Books Editor Leonie Dunn picks her top 5 novels on those faceless killers and their detective counterparts
1. Agatha Christie’s ‘And Then There Were None’
At number one it’s the lady herself, Agatha Christie, with what may well be the most definitive whodunnit novel. While the premise itself is simple, it does rack up an impressive body count with ten deaths, one being a suicide. This is a must-read for mystery fans and I dare you to find the killer. This one I can assure is case you will not be able to peg until the very last page, so good luck!
2. Dan Brown’s ‘The Da Vinci Code’
Brown’s masterful thriller intertwines the pure relished factors of a whodunnit with the cryptic but engrossing knowledge culled from 2000 years of Western history. The novel follows the protagonists Robert Langdon, a symbolist, and daughter of the victim, Sophie Neveu, who is a famed cryptologist. The due follow the murder of Neveu’s father into a flight through western history and its cultural secrets. This page turning thriller will have you wishing there was more.

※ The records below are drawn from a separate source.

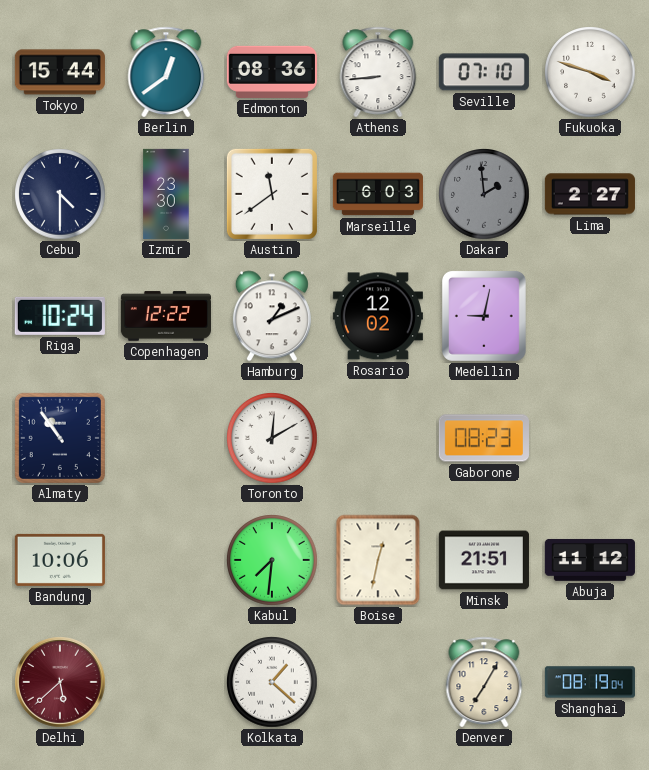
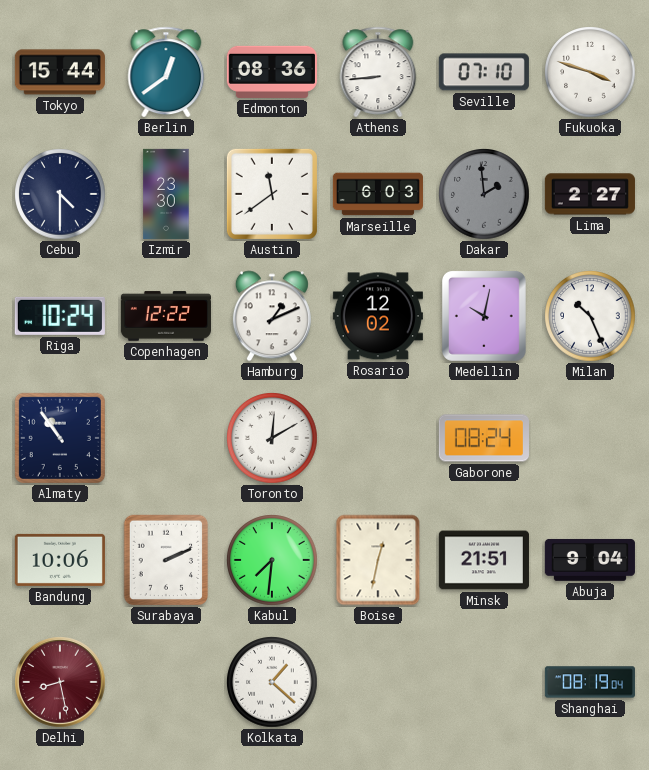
Medellin: 9:02 -> 10:02
Milan: none -> 10:26
Gaborone: 08:23 -> 08:24
Surabaya: none -> 2:11
Abuja: 11:12 -> 9:04
Delhi: 5:38 -> 8:28
Denver: 7:05 -> none
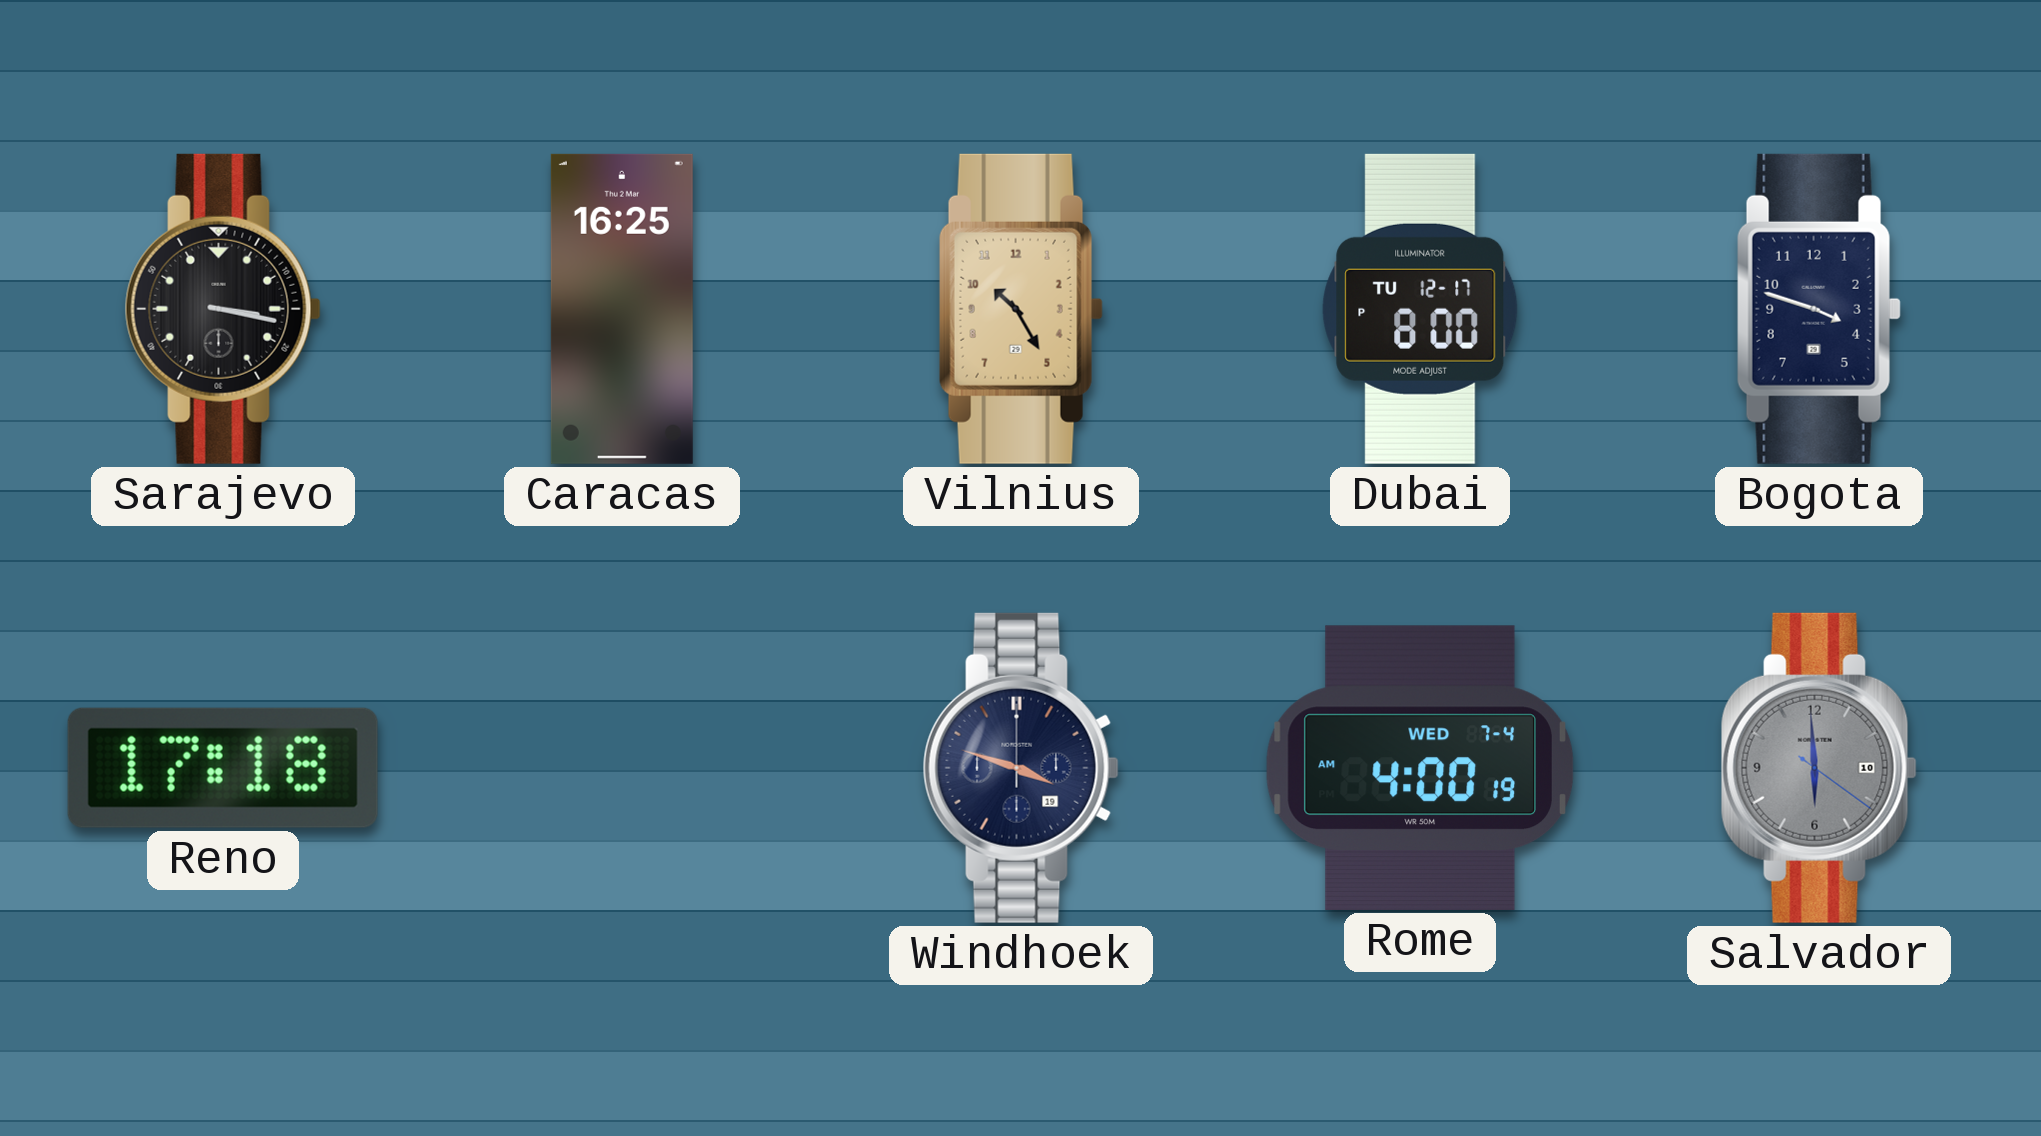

3. Gillian Flynn’s ‘Gone Girl’
There is no doubt you will have heard of Gone Girl, whether it be the mystery novel or its cinematic adaptation. The hype that surrounds this whodunnit does not come without its dues. While this novel follows the tale of the missing woman and it is her husband who becomes the obvious suspect. But is everything really as it seems? I’ll leave you to decide who the suspect is in this brilliantly psychotic and deranged novel.
4. Sir Arthur Conan Doyle’s ‘A Study in Scarlet’
Doyle’s inaugural novel on the notorious duo on the whodunnit scene, being Sherlock Holmes and his trusty sidekick Dr Watson. While this novel ‘obviously’ sees the know-it-all Holmes find the murderer, it does take a turn into what may appear on reading this novel, a totally unrelated tangent. But all in all, Sherlock Holmes needed a place in this list and I only saw it fit to hand you the first novel in what is a classic series of mysteries. While it isn’t often perceived as the greatest, it is the introduction to the epitome of the murder mystery detective that is Holmes himself.
5. Umberto Eco’s ‘The Name of the Rose’
This one really is some brain food. This book is far from a light read and Eco purposefully made the first part of the book particularly difficult to get through. But if you stick at it you will follow Brother William, the protagonist, on his journey through the gruesome murders of multiple monks that imitate the punishments from the Book of Revelations. But the one thing that all mystery loves will relish in this books is that no matter how many times you re-read it there will always be another layer of meaning that unfolds in front of yours. It’s the book that keeps on giving.